Gather, Yarmouth

It’s a dreary, Wednesday night, but as soon as I enter the yellow house on Main Street, the chill is gone and warmth envelops me. Although it’s only been open a few weeks, Gather already feels cozy, lived-in, and familiar.

Perhaps it’s because people have been gathering here for decades. Originally a historic Masonic Hall built in the late 1800s, it has been a place to shop, work, and catch up with friends and neighbors. It’s fitting then that owner Matt Chappell has recreated the communal dining experience of the past by making the centerpiece of the room a 16-foot, family-style table.

The restaurant is one big room with an open kitchen located a few steps up on a stage. The bar lines one wall, booths line the other, and the communal table—made from maple bowling alley lanes—takes up the middle of the dining room. There’s a play area in one corner with toys and books, and a lounge area near the kitchen with a couch and overstuffed chairs.

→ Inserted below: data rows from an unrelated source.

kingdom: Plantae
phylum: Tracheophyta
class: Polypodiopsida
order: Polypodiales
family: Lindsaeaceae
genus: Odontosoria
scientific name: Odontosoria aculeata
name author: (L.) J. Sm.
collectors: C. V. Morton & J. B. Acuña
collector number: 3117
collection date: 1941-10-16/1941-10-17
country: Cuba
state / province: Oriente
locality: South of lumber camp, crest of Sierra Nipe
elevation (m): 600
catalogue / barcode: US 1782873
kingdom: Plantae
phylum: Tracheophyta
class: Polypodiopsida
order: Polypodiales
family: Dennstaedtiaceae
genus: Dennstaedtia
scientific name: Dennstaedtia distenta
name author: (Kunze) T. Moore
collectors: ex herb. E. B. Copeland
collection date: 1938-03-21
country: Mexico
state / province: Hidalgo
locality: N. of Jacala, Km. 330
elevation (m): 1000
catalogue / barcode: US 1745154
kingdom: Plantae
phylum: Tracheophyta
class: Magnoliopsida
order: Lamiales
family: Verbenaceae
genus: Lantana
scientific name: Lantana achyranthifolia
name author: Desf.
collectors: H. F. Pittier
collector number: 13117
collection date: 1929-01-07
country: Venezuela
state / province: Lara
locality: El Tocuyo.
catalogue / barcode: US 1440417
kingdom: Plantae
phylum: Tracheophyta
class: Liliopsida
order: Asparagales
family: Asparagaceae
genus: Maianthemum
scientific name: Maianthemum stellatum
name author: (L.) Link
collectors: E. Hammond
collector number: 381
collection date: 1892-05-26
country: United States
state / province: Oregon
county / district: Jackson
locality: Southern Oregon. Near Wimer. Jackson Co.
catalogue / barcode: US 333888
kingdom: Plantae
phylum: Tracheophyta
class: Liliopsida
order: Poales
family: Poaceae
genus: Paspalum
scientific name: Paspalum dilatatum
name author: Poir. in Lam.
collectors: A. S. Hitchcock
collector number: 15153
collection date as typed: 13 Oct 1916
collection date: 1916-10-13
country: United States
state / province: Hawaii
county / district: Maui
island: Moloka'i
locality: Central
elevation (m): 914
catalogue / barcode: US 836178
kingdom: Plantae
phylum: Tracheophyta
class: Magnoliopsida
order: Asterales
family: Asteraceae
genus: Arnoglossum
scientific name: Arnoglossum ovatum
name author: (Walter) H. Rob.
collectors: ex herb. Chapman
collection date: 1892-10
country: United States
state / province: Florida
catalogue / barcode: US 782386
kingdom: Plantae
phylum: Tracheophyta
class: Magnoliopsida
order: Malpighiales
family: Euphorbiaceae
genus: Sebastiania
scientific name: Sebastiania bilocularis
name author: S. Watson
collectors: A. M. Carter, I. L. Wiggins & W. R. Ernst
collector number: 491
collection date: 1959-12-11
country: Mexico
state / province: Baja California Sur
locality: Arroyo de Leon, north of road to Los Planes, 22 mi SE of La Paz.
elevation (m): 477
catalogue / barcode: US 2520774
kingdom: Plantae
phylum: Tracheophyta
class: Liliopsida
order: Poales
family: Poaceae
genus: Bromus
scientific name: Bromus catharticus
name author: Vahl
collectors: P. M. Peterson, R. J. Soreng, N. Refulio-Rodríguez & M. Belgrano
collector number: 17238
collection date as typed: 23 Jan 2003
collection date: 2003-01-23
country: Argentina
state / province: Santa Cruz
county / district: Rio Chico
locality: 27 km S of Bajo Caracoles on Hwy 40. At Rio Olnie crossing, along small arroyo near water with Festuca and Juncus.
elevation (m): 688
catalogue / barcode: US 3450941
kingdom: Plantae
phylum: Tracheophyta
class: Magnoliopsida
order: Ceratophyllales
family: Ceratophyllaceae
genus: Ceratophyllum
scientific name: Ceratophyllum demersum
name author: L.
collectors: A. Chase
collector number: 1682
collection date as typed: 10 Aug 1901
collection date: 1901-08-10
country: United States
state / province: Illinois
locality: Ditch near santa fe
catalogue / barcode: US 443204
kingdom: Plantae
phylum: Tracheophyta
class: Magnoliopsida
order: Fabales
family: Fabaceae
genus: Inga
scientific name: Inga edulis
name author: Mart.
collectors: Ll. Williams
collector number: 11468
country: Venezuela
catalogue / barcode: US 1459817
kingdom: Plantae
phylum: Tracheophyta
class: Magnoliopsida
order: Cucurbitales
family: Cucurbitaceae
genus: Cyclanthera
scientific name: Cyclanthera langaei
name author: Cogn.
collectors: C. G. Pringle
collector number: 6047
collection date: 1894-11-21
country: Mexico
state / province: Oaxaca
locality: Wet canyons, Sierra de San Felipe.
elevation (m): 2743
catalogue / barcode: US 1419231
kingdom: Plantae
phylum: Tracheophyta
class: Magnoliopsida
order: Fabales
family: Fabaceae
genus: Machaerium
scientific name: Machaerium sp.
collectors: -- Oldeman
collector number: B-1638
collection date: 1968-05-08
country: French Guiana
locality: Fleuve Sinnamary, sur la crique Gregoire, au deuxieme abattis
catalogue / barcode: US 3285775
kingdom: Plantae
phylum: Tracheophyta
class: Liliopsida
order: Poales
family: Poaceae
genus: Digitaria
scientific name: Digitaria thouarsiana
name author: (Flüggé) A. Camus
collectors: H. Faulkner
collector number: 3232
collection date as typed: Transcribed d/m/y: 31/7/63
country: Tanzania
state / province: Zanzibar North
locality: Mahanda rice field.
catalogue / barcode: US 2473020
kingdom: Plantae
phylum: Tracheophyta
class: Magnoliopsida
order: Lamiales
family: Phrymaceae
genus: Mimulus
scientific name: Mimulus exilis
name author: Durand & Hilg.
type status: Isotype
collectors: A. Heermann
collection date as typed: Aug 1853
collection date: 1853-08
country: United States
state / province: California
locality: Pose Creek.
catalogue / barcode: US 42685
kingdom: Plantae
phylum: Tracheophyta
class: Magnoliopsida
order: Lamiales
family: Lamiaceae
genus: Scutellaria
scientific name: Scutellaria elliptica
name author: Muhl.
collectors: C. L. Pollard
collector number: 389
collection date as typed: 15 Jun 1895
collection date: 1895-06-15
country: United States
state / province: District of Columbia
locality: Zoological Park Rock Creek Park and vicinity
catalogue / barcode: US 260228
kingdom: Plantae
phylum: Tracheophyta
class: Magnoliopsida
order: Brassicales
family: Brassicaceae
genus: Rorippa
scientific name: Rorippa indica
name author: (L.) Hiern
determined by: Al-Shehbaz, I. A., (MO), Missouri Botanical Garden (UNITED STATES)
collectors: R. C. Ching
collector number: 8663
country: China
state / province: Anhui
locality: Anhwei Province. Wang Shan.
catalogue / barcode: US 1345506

There’s nothing pretentious about the ambiance, the food, or the service. Kate, our server, is friendly, knowledgeable, and attentive. She talks about the evening’s specials, menu selection, and beverages with ease. I can tell she understands and enjoys the food.

I’m tempted to order one of the four regional beers available on tap, but decide to start with a glass of dry sparkling wine, a Cava Rose. There are ten wines by the glass, and a selection of bottles ranging from $19 to $46. The kid’s meals—grass-fed beef burgers, chicken skewers, or macaroni and cheese—come with homemade sodas made by executive chef Chad Conley using blueberry, lime, or mint syrups and carbonated water.

I begin with the corn and crab fritters, beets and goat cheese salad, and chicken dumpling soup. The fritters have a crunchy coating and the crab and corn filling is airy and delicate. The sambal chili mayo sauce has a kick, but isn’t too hot. For a chilly fall night, the chicken dumpling soup hits the spot. The broth is perfectly seasoned, the vegetables are fork-tender, and there’s a doughy dumpling in every bite. The salad is lightly dressed in a buttermilk citrus vinaigrette, and smoky pumpkin seeds give the dish added depth and texture.

As I enjoy the homemade bread—spongy, with a great crust—I have a chance to look around the dining room. There’s a large party celebrating a birthday, a father and four boys eating pizza, a group of women enjoying a girls’ night out, and a few professionals winding down at the bar. The walls are decorated with old farming tools, baskets, and birdhouses. Of the 80 seats, about 50 are taken, and the room is filled with music, laughter, and chatter.

I pass on the 12-inch, thin crust Neapolitan-style pizza, although the pie of the day—bacon and potato—–is tempting. I’m intrigued by the salmon with yogurt-dill puree and Gulf of Maine hake with fingerling potatoes and creamed spinach, but that ensures a future visit.

Instead, I order the black bean and quinoa veggie burger. Conley says he wants the veggie burger to be just as succulent and mouth-watering as a hamburger, and he achieves that by adding cumin and coriander and using nutritional yeast and tamari—a Japanese, gluten-free soy sauce. Thanks to the addition of pan-fried mushrooms and poblano peppers, the burger has a roasted, hearty flavor. It’s served with avocado slices and alfalfa sprouts on a homemade wheat bun, with french fries and pickles.

The portion sizes are substantial, and even though I’m satisfied, I order the cookie plate and a warm brownie with ice cream and caramel sauce. The cookies—lemon cardamom, ginger snap, and chocolate sugar—are tasty, but the brownie transports me back to my childhood. The center is cooked in that gooey, just-out-of-the-oven way, and the edges are a little chewy, just like I remember. The vanilla ice cream on top of the brownie instantly melts, making a runny caramel and vanilla sauce.

I finish the meal feeling comforted and full, and I know that this is more than just a new restaurant—it’s a place for friends and families to share a meal, a conversation, a bottle of wine. It’s the place to go for a homemade meal when you have no time to cook. It’s a place to congregate after a sporting event, a school board meeting, and a long day at the office. With a seasonal, locally focused menu, I know I’ll be back with my friends and family to experience this sense of community again and again.